Some will call this an overdue leveling of the playing field. Others will call it a devastating blow to communities and under-served populations. The debate will continue, and we can expect that scrutiny of some businesses’ tax-exempt status will only intensify.

We won’t all make it through to the other side of this recession. But those who do — for-profits and non-profits alike — will likely be faced with a new industry landscape. It's anyone's guess which fitness businesses will be in the spotlight then.

Monday, February 2, 2009

Same-Boat Marketing


I’m going to be honest. “Same-boat marketing” is not a real term. I made it up. But even though you won’t see it bolded in any marketing textbooks, same-boat marketing is a technique all fitness clubs should use while the economy is in recession.
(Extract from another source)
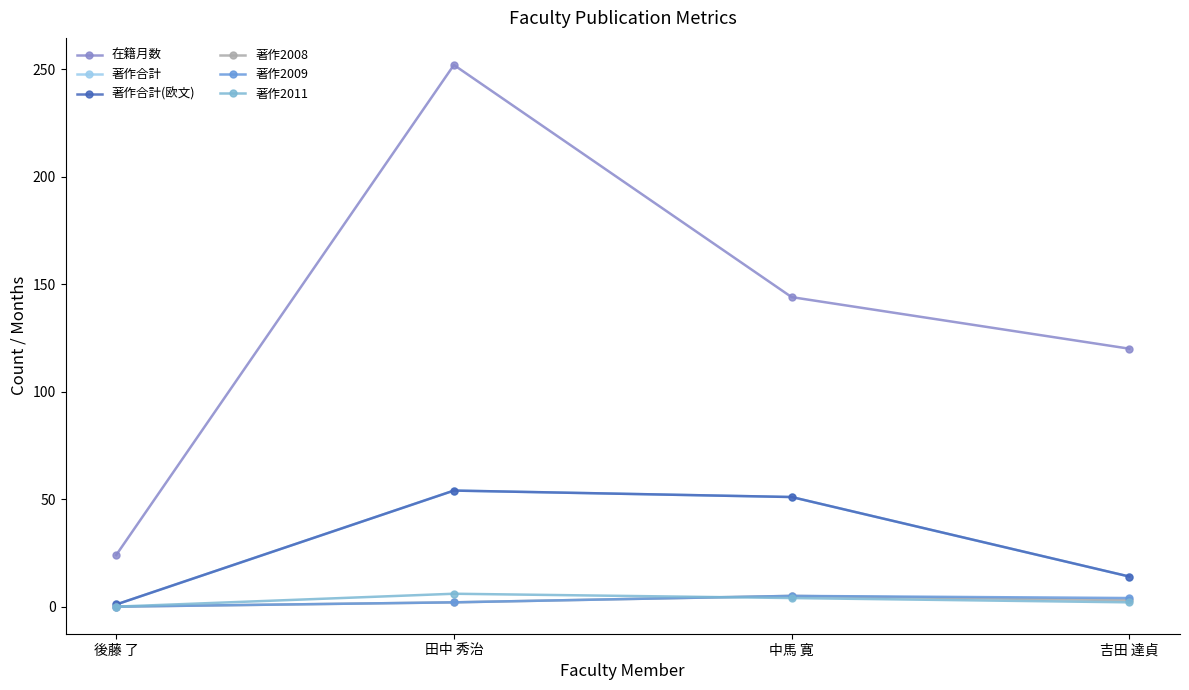

Which category has the highest value in the 著作2011 series?

田中 秀治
National Public Radio’s Morning Edition did a segment about marketing strategies in a recession. It highlighted companies that are focusing on building connections and bonds with consumers to boost sales. Most interesting was Hyundai, a savvy (and struggling) automaker that has thrown itself into the same boat as consumers with an innovative new program.

Hyundai Assurance allows consumers to finance or lease a new car with a simple promise: If consumers lose their income in the next year, they can return the car. No fees, no debt, no guilt. “We’re all in this together,” Hyundai’s ad says. “And we’ll all get through this together.”

It’s a great idea, and fitness facilities would do well to devise their own assurance programs. Let consumers buy a one-year membership at full price with the assurance that they can immediately cancel their membership without penalty if they lose their job within that year.

Buying anything is a risk in this economy, so share that risk with your consumers. Get in their boat and earn their trust. In the long run, you’ll earn their loyalty, too.